### Brano fornito:
Lo sguardo della telecamera inchioda i malcapitati cittadini intervistati al mercato. Fra un banco di abbigliamento e uno di verdure gli si chiede se sanno cosa sia la cooperazione internazionale e, ovviamente, non lo sa nessuno. Qualcuno prova a buttare lì qualche parola “collaborazione?”, “solidarietà?”.
Macchè, peggio del Sarchiapone di Valter Chiari. Ma è questo il punto di partenza per giornalisti, istituzioni e organizzazioni non governative che si sono confrontati, nell’aula magna della nuova sede universitaria del Campus Einaudi per fare il punto della situazione su come viene comunicata l’attività delle organizzazioni di cooperazione e solidarietà internazionale e di come i media e, di conseguenza, i cittadini e la politica percepiscono questo tema.
La ricerca, che fa parte del progetto  europeo, “comunicare in rete lo sviluppo” a cui partecipano le Università di Torino, Lione e Barcellona, le Regioni Piemonte e Rhone Alps, i coordinamenti delle ong di delle  Piemonte, Rhone Alps e Catalogna, oltreché il sindacato dei giornalisti piemontesi, l’Associazione Stampa Subalpina ha prodotto uno studio su come, in ognuna delle tre regioni è trattato dai media il tema della cooperazione: il risultato piemontese ha molte più ombre che luci: il numero degli articoli pubblicati non è basso, ma si tratta per lo più di articoli molto brevi oppure non firmati.
Nella maggior parte dei casi si tratta di notizie occasionali giustificate da un aggancio con il territorio per via di un evento o un’iniziativa particolare. In pochissime redazioni c’è un giornalista con competenze specifiche sui temi della cooperazione. Dall’altra parte della barricata lo scenario non è migliore: la comunicazione delle ong solo in minima parte è affidata a persone con una competenza professionale adeguata.

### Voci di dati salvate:
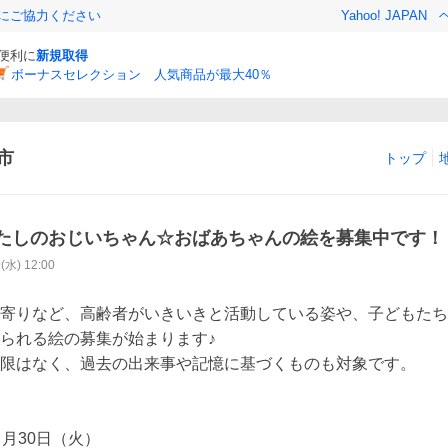
金にご協力ください
Yahoo! JAPAN
と便利に
新規取得
ボーナスセレクション 人気商品が最大40％
市
トップ
たしのおじいちゃん☆おばあちゃんの絵を募集中です！
9(水) 12:00
寄りなど、高齢者がいきいきと活動している姿や、子どもたち
られる絵の募集が始まります♪

限はなく、過去の出来事や記憶に基づくものも対象です。

月30日（火）
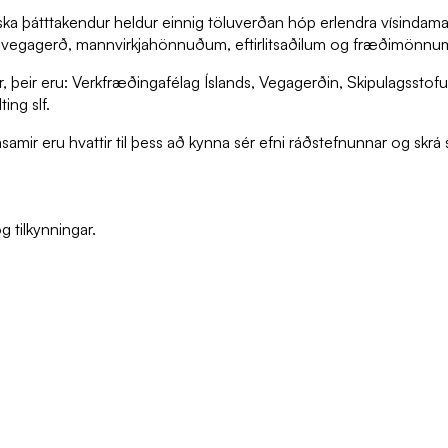
enska þátttakendur heldur einnig töluverðan hóp erlendra vísind
væða, vegagerð, mannvirkjahönnuðum, eftirlitsaðilum og fræðimö
ar, þeir eru: Verkfræðingafélag Íslands, Vegagerðin, Skipulagsst
ing slf.
samir eru hvattir til þess að kynna sér efni ráðstefnunnar og skr
g tilkynningar.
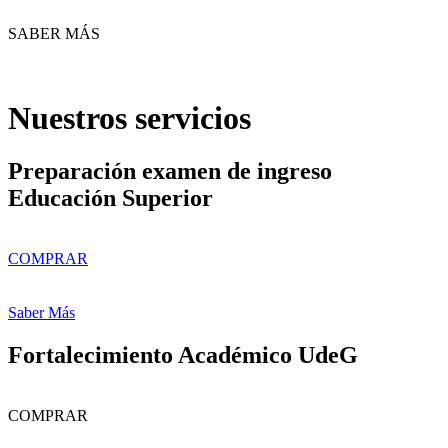
SABER MÁS
Nuestros servicios
Preparación examen de ingreso
Educación Superior
COMPRAR
Saber Más
Fortalecimiento Académico UdeG
COMPRAR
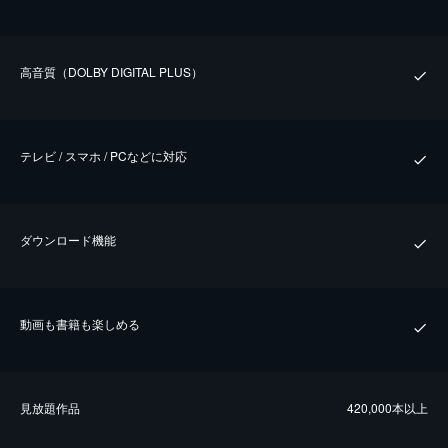
⾼⾳質（DOLBY DIGITAL PLUS）
テレビ / スマホ / PCなどに対応
ダウンロード機能
動画も書籍も楽しめる
⾒放題作品
420,000本以上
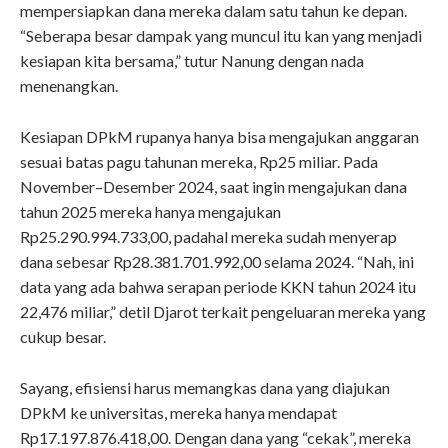
mempersiapkan dana mereka dalam satu tahun ke depan.
“Seberapa besar dampak yang muncul itu kan yang menjadi
kesiapan kita bersama,” tutur Nanung dengan nada
menenangkan.
Kesiapan DPkM rupanya hanya bisa mengajukan anggaran
sesuai batas pagu tahunan mereka, Rp25 miliar. Pada
November–Desember 2024, saat ingin mengajukan dana
tahun 2025 mereka hanya mengajukan
Rp25.290.994.733,00, padahal mereka sudah menyerap
dana sebesar Rp28.381.701.992,00 selama 2024. “Nah, ini
data yang ada bahwa serapan periode KKN tahun 2024 itu
22,476 miliar,” detil Djarot terkait pengeluaran mereka yang
cukup besar.
Sayang, efisiensi harus memangkas dana yang diajukan
DPkM ke universitas, mereka hanya mendapat
Rp17.197.876.418,00. Dengan dana yang “cekak”, mereka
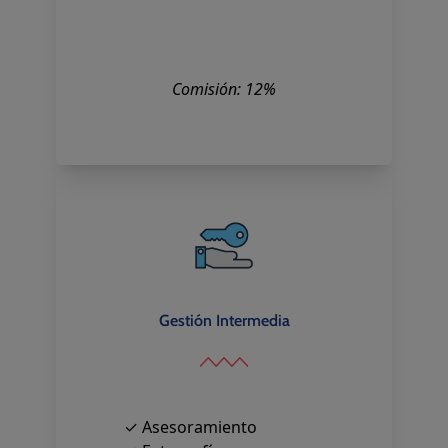
Comisión: 12%
Gestión Intermedia
✓ Asesoramiento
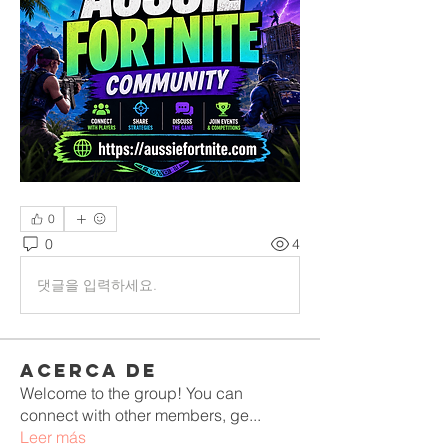
0
0
4
댓글을 입력하세요.
Acerca de
Welcome to the group! You can
connect with other members, ge
...
Leer más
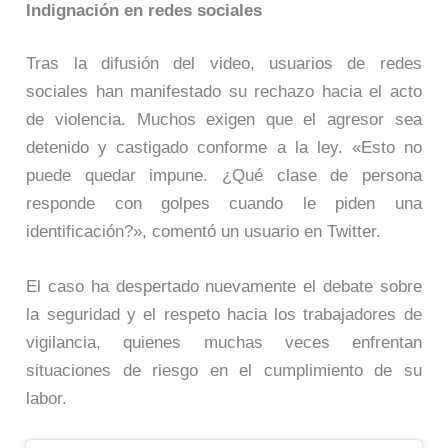
Indignación en redes sociales
Tras la difusión del video, usuarios de redes
sociales han manifestado su rechazo hacia el acto
de violencia. Muchos exigen que el agresor sea
detenido y castigado conforme a la ley. «Esto no
puede quedar impune. ¿Qué clase de persona
responde con golpes cuando le piden una
identificación?», comentó un usuario en Twitter.
El caso ha despertado nuevamente el debate sobre
la seguridad y el respeto hacia los trabajadores de
vigilancia, quienes muchas veces enfrentan
situaciones de riesgo en el cumplimiento de su
labor.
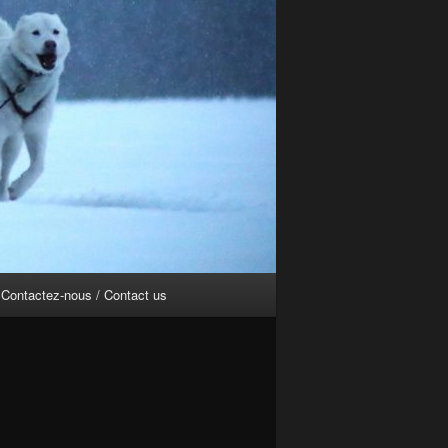
Contactez-nous / Contact us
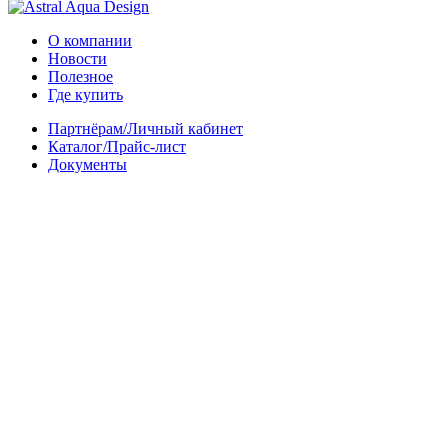
О компании
Новости
Полезное
Где купить
Партнёрам/Личный кабинет
Каталог/Прайс-лист
Документы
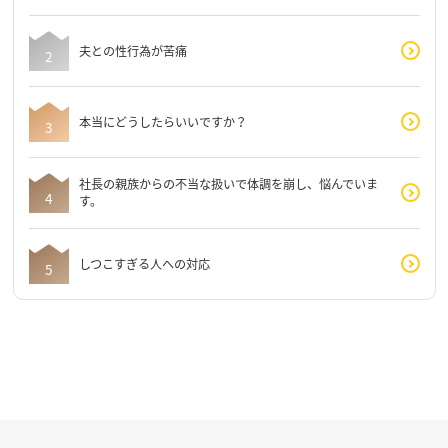
夫との性行為が苦痛
本当にどうしたらいいですか？
社長の親族からの不当な扱いで体調を崩し、悩んでいま
す。
しつこすぎる人への対応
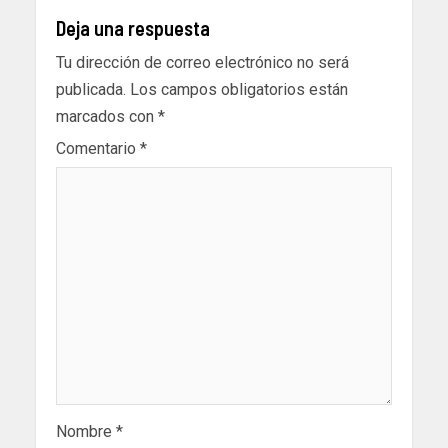
Deja una respuesta
Tu dirección de correo electrónico no será
publicada.
Los campos obligatorios están
marcados con
*
Comentario
*
Nombre
*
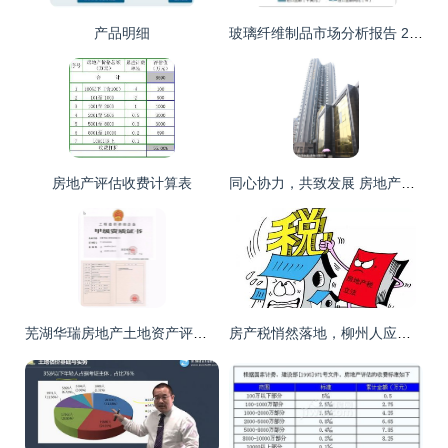
产品明细
玻璃纤维制品市场分析报告 2019 2025年中国玻璃纤维制品市场评估及未来发展趋势报告
房地产评估收费计算表
同心协力，共致发展 房地产评估的力量与使命
芜湖华瑞房地产土地资产评估工程咨询蚌埠分公司 专业与细致的标志性解读
房产税悄然落地，柳州人应买还是卖房？附精准计算指南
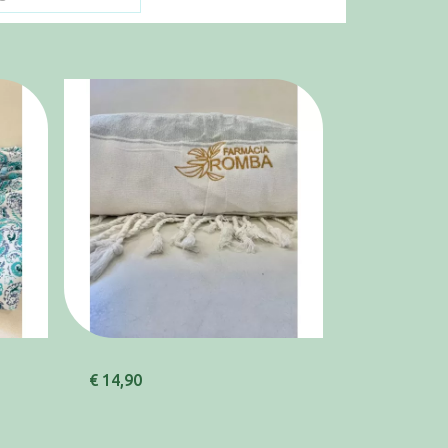
€ 14,90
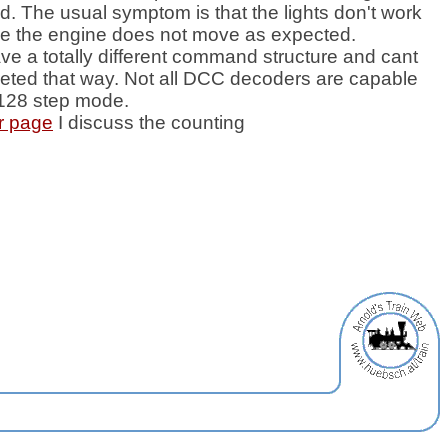
d. The usual symptom is that the lights don't work
e the engine does not move as expected.
ve a totally different command structure and cant
reted that way. Not all DCC decoders are capable
 128 step mode.
r page
I discuss the counting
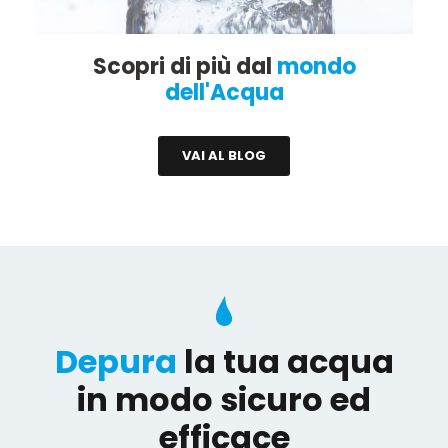
Scopri di più dal
mondo
dell'Acqua
VAI AL BLOG
Depura
la tua acqua
in modo sicuro ed
efficace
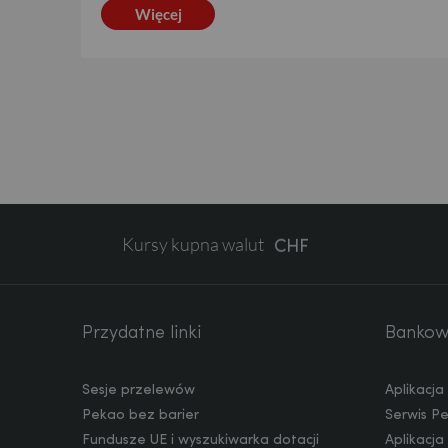
Więcej
EUR
GBP
Kursy kupna walut
CHF
AED
Przydatne linki
Bankowo
Sesje przelewów
Aplikacj
AUD
Pekao bez barier
Serwis P
Fundusze UE i wyszukiwarka dotacji
Aplikacj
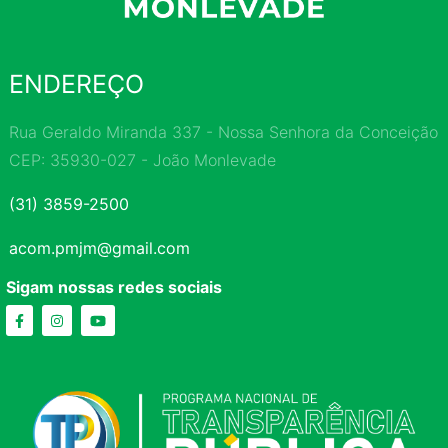
ENDEREÇO
Rua Geraldo Miranda 337 - Nossa Senhora da Conceição
CEP: 35930-027 - João Monlevade
(31) 3859-2500
acom.pmjm@gmail.com
Sigam nossas redes sociais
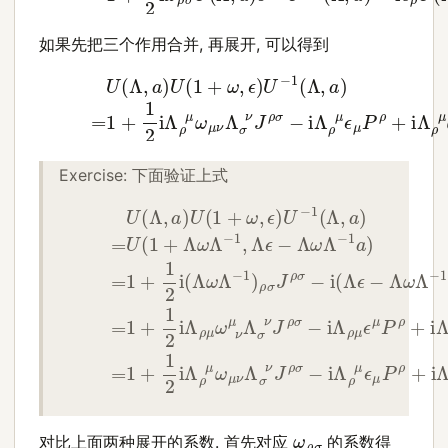
如果先把三个作用合并, 再展开, 可以得到
(27)
=
1
+
1
2
i
Λ
ρ
μ
(26)
ω
μ
ν
U
Λ
(
σ
Λ
ν
,
a
J
)
ρ
U
σ
(
−
1
i
+
Λ
ω
ρ
μ
,
ϵ
ϵ
)
μ
U
P
−
ρ
1
+
(
Λ
i
Λ
,
a
ρ
Exercise: 下面验证上式
(30)
(28)
=
U
1
+
(
Λ
1
2
,
a
i
(
)
Λ
U
ω
(
1
Λ
+
−
ω
1
,
)
ϵ
ρ
)
σ
U
J
−
ρ
1
σ
(
Λ
−
,
i
a
(
Λ
)
(29)
ϵ
−
Λ
ω
=
U
Λ
(
−
1
1
+
a
Λ
)
ρ
ω
ρ
σ
对比上面两种展开的系数. 首先对应
的系数得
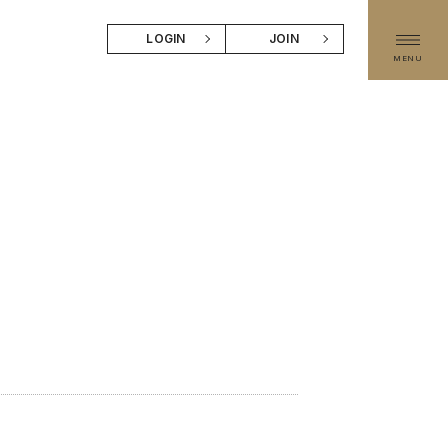
LOGIN
JOIN
MENU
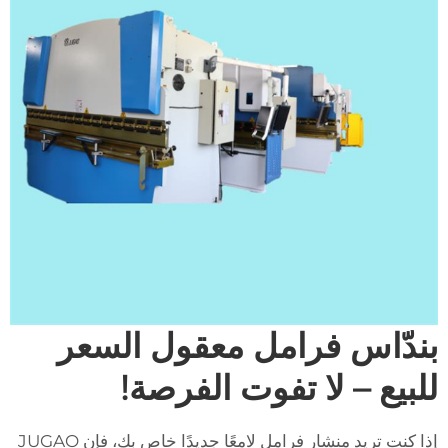
بندّاس فرامل معقول السعر
للبيع – لا تفوت الفرصة!
إذا كنت تريد منشار فرامل لامعًا جديدًا خاص بك، فإن JUGAO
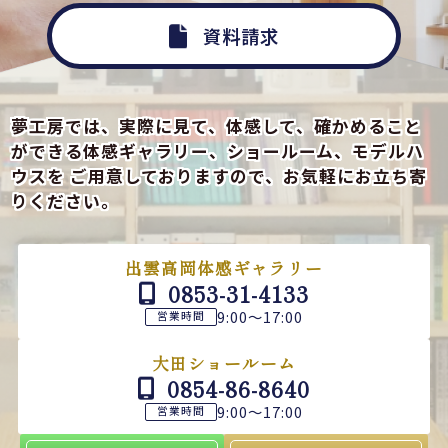
資料請求
夢工房では、実際に見て、体感して、確かめること
ができる
体感ギャラリー、ショールーム、モデルハ
ウスを
ご用意しておりますので、お気軽にお立ち寄
りください。
出雲高岡体感ギャラリー
0853-31-4133
9:00～17:00
営業時間
大田ショールーム
0854-86-8640
9:00～17:00
営業時間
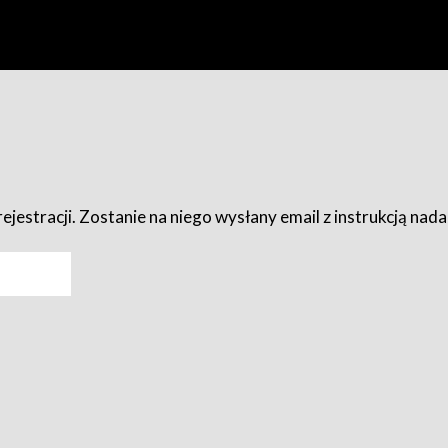
ejestracji. Zostanie na niego wysłany email z instrukcją nad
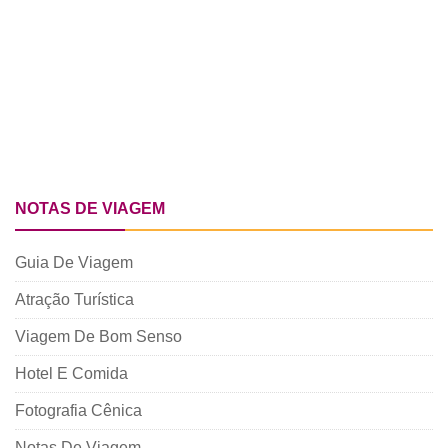
NOTAS DE VIAGEM
Guia De Viagem
Atração Turística
Viagem De Bom Senso
Hotel E Comida
Fotografia Cênica
Notas De Viagem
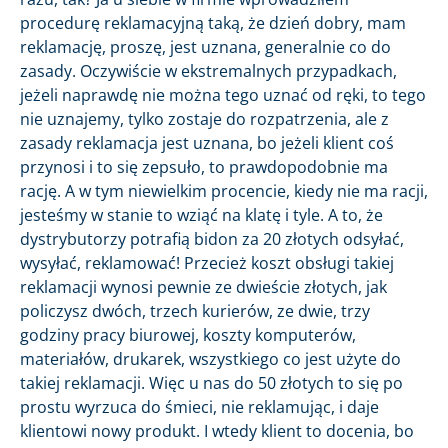
procedurę reklamacyjną taką, że dzień dobry, mam
reklamację, proszę, jest uznana, generalnie co do
zasady. Oczywiście w ekstremalnych przypadkach,
jeżeli naprawdę nie można tego uznać od ręki, to tego
nie uznajemy, tylko zostaje do rozpatrzenia, ale z
zasady reklamacja jest uznana, bo jeżeli klient coś
przynosi i to się zepsuło, to prawdopodobnie ma
rację. A w tym niewielkim procencie, kiedy nie ma racji,
jesteśmy w stanie to wziąć na klatę i tyle. A to, że
dystrybutorzy potrafią bidon za 20 złotych odsyłać,
wysyłać, reklamować! Przecież koszt obsługi takiej
reklamacji wynosi pewnie ze dwieście złotych, jak
policzysz dwóch, trzech kurierów, ze dwie, trzy
godziny pracy biurowej, koszty komputerów,
materiałów, drukarek, wszystkiego co jest użyte do
takiej reklamacji. Więc u nas do 50 złotych to się po
prostu wyrzuca do śmieci, nie reklamując, i daje
klientowi nowy produkt. I wtedy klient to docenia, bo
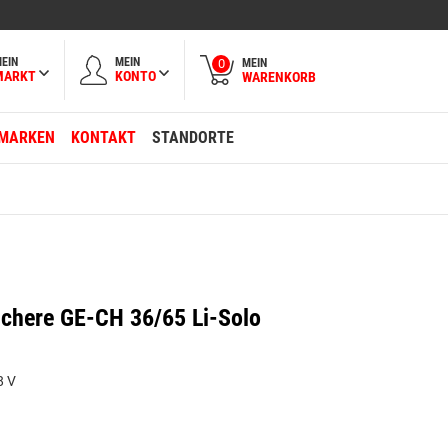
EIN
MEIN
MEIN
0
MARKT
KONTO
WARENKORB
MARKEN
KONTAKT
STANDORTE
chere GE-CH 36/65 Li-Solo
8 V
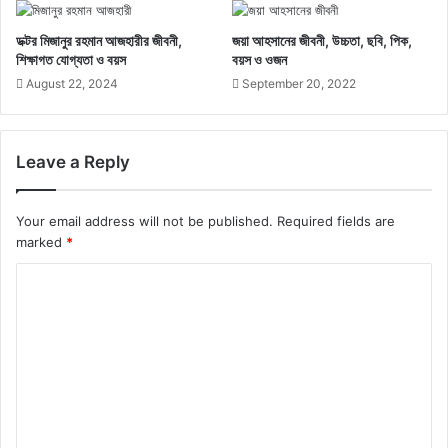
ডক্টর মিজানুর রহমান আজহারীর জীবনী,
জয়া আহসানের জীবনী, উচ্চতা, ছবি, পিক,
শিক্ষাগত যোগ্যতা ও বয়স
বয়স ও ওজন
August 22, 2024
September 20, 2022
Leave a Reply
Your email address will not be published.
Required fields are
marked
*
C
o
m
m
e
n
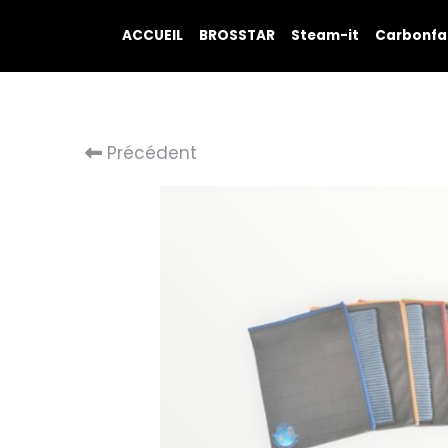
ACCUEIL
BROSSTAR
Steam-it
Carbonfa
Précédent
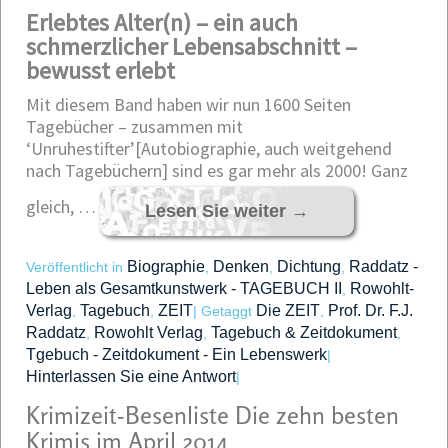
Erlebtes Alter(n) – ein auch
schmerzlicher Lebensabschnitt –
bewusst erlebt
Mit diesem Band haben wir nun 1600 Seiten
Tagebücher – zusammen mit
‘Unruhestifter’[Autobiographie, auch weitgehend
nach Tagebüchern] sind es gar mehr als 2000! Ganz
gleich, …
Lesen Sie weiter
→
Biographie
Denken
Dichtung
Raddatz -
Veröffentlicht in
,
,
,
Leben als Gesamtkunstwerk - TAGEBUCH II
Rowohlt-
,
Verlag
Tagebuch
ZEIT
Die ZEIT
Prof. Dr. F.J.
,
,
|
Getaggt
,
Raddatz
Rowohlt Verlag
Tagebuch & Zeitdokument
,
,
,
Tgebuch - Zeitdokument - Ein Lebenswerk
|
Hinterlassen Sie eine Antwort
|
Krimizeit-Besenliste Die zehn besten
Krimis im April 2014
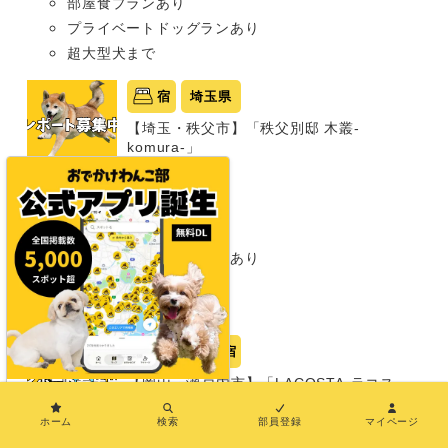
部屋食プランあり
プライベートドッグランあり
超大型犬まで
宿
埼玉県
【埼玉・秩父市】「秩父別邸 木叢-
komura-」
グランピング
同室宿泊OK
部屋食プランあり
プライベートドッグランあり
わんこメニューあり
超大型犬まで
岡山県
宿
【岡山・瀬戸内市】「LACOSTA-ラコス
×
タ-」
ホーム
検索
部員登録
マイページ
グランピング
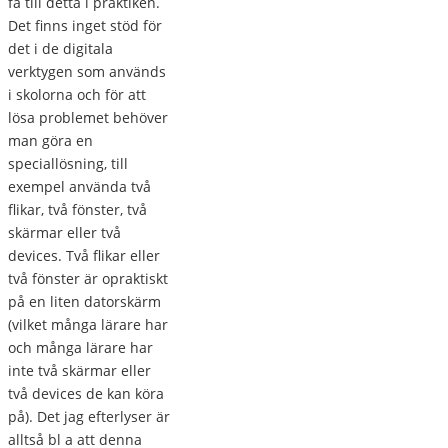
få till detta i praktiken.
Det finns inget stöd för
det i de digitala
verktygen som används
i skolorna och för att
lösa problemet behöver
man göra en
speciallösning, till
exempel använda två
flikar, två fönster, två
skärmar eller två
devices. Två flikar eller
två fönster är opraktiskt
på en liten datorskärm
(vilket många lärare har
och många lärare har
inte två skärmar eller
två devices de kan köra
på). Det jag efterlyser är
alltså bl a att denna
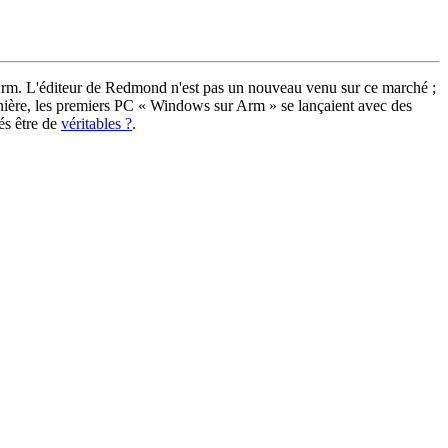
 Arm. L'éditeur de Redmond n'est pas un nouveau venu sur ce marché ;
rnière, les premiers PC « Windows sur Arm » se lançaient avec des
és être de
véritables ?
.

### Domande sul materiale:
a. Riproduci, per favore, il tratto del brano sulla cooperazione internazionale che va da "La ricerca, che" fino a "oppure non firmati.".
b. Secondo il brano sulla cooperazione internazionale, quali università partecipano al progetto europeo "comunicare in rete lo sviluppo"?
Il materiale qui sopra non è necessario.

### Risposte per punto:
a.
La ricerca, che fa parte del progetto  europeo, “comunicare in rete lo sviluppo” a cui partecipano le Università di Torino, Lione e Barcellona, le Regioni Piemonte e Rhone Alps, i coordinamenti delle ong di delle  Piemonte, Rhone Alps e Catalogna, oltreché il sindacato dei giornalisti piemontesi, l’Associazione Stampa Subalpina ha prodotto uno studio su come, in ognuna delle tre regioni è trattato dai media il tema della cooperazione: il risultato piemontese ha molte più ombre che luci: il numero degli articoli pubblicati non è basso, ma si tratta per lo più di articoli molto brevi oppure non firmati.

b. Le Università di Torino, Lione e Barcellona.